The one who convinced you to keep moving, keep running and saving the universe when you had already sworn never again. The second one since Rose to stay with you through a regeneration.

Living again, dying again, the girl who jumped and fell into your time stream to save your life for all your lives, the woman who died for real and was killed by the raven. She was dead on your watch, and you spent 4.5 billion years trapped in a confession dial to bring her back. To save Gallifrey, and to save her. And when the universe threatened you with paradox you laughed before collapsing because the universe is over. and you are accountable to no one.

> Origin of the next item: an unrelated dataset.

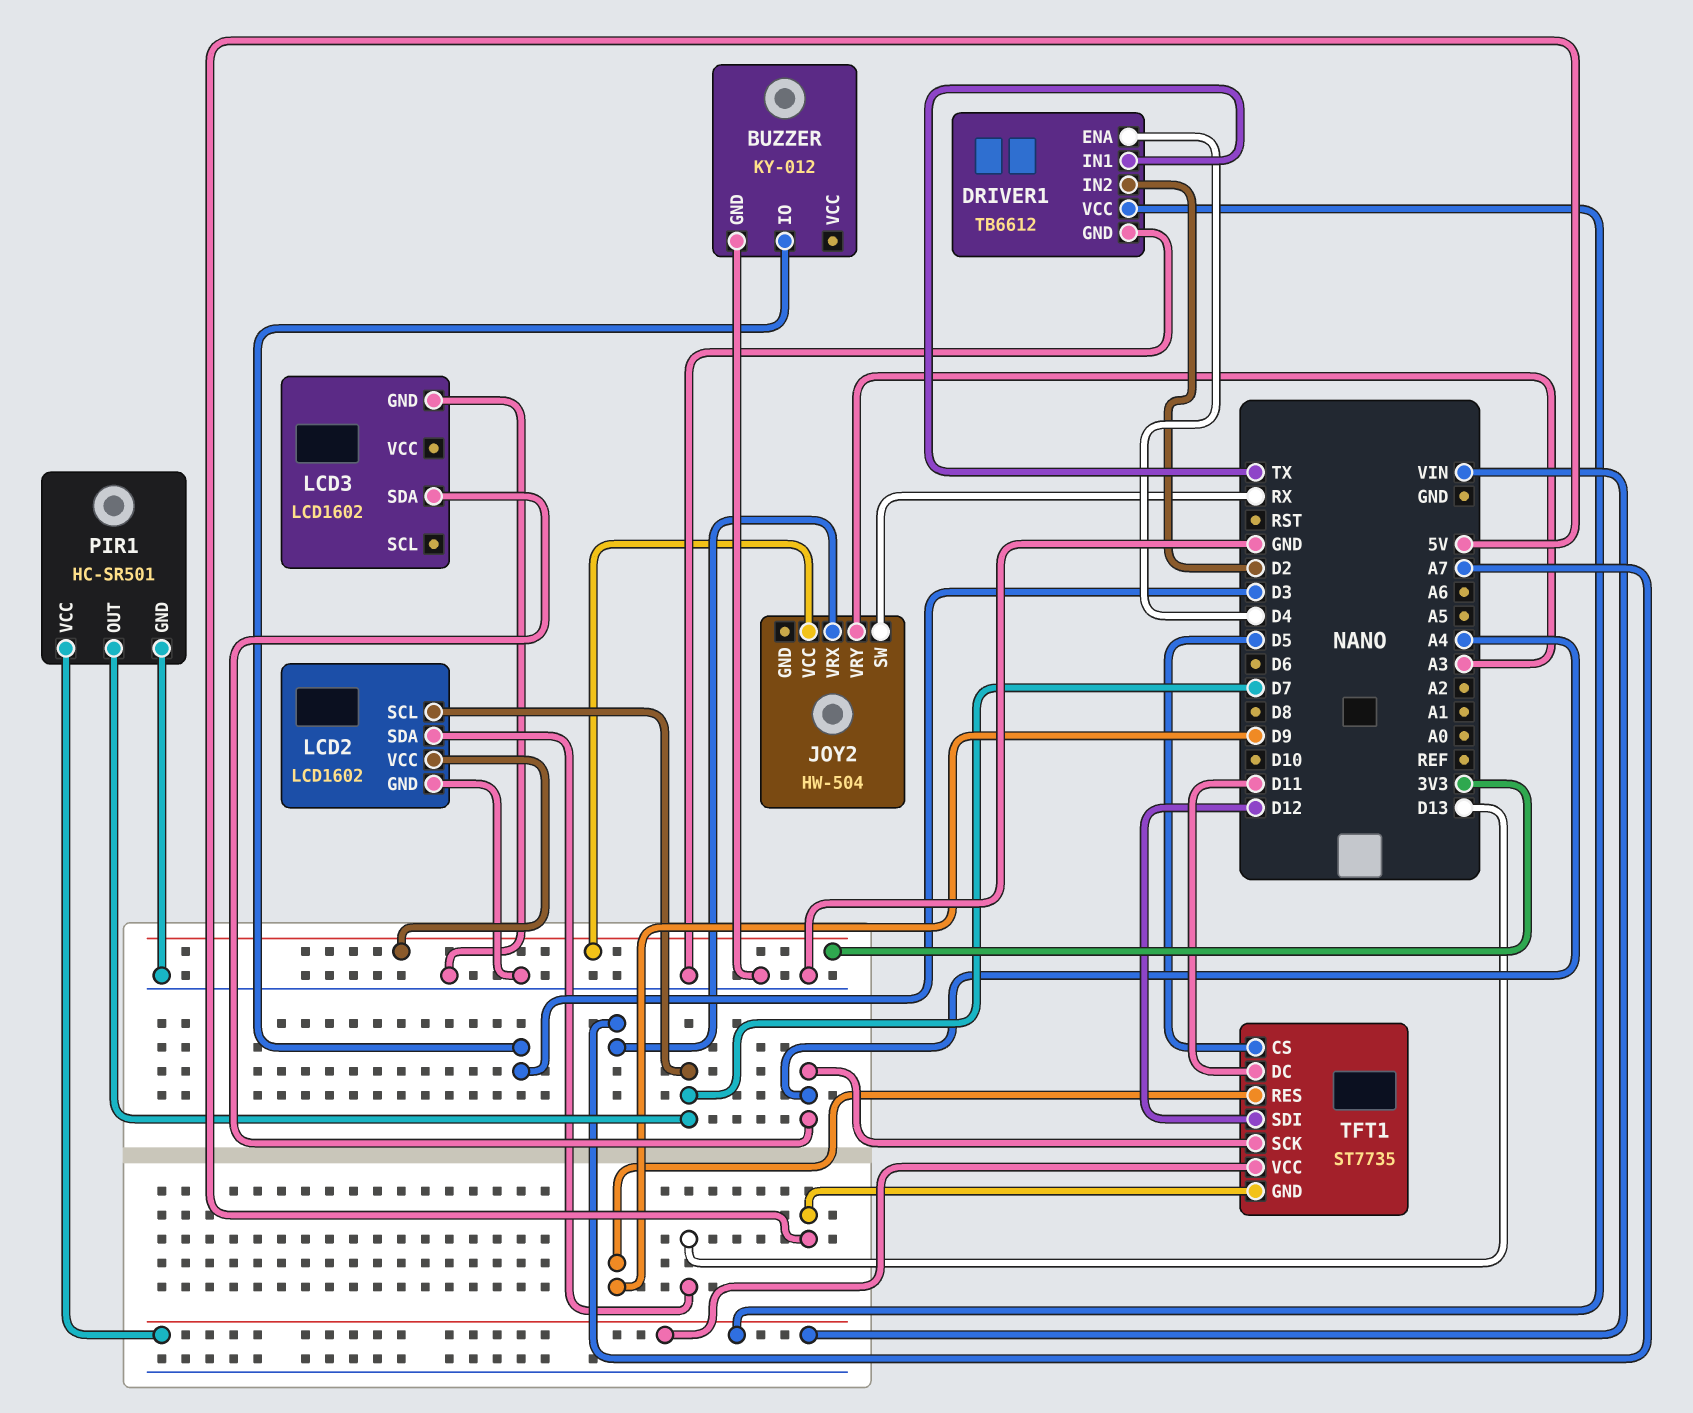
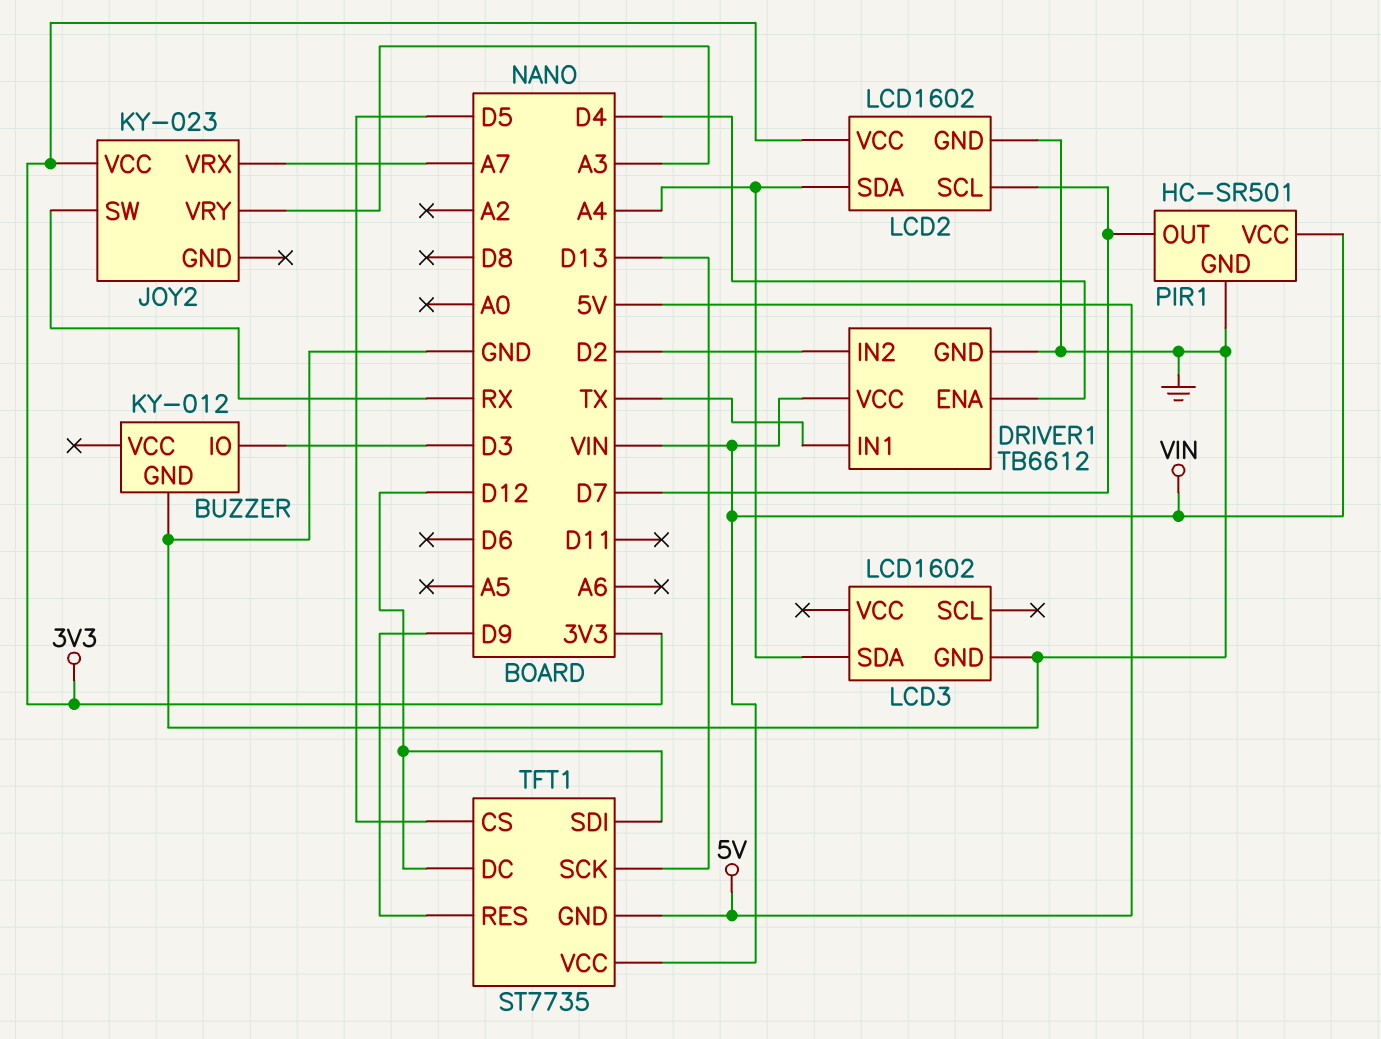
JOY2: HW-504 -> KY-023
LCD2 pin SDA: D13 -> A4
TFT1 pin DC: D11 -> D12
TFT1 pin SCK: A4 -> D13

So she's caught (a fly in amber) suspended in time, alive (but not really) living in limbo between one heartbeat and the next. Clara and Lady Me, off to see the universe while you sit on the sidelines. It's you who forgets this time. You who doesn't remember your impossible girl sitting right in front of you, you who plays her song and tells her the story of a friend you had lost and will never see again.

But she made you the Doctor again, and you're a Gallifreyan again. Not alone, this time; you saved them after all.

Fourteen regenerations, thirteen new faces. The twelfth, now. Grey and Scottish with an electric guitar and sunglasses. The one who found it, Gallifrey, redeemed himself in accordance to his own morality and saved them. The Doctor who forgave himself, even after all this time.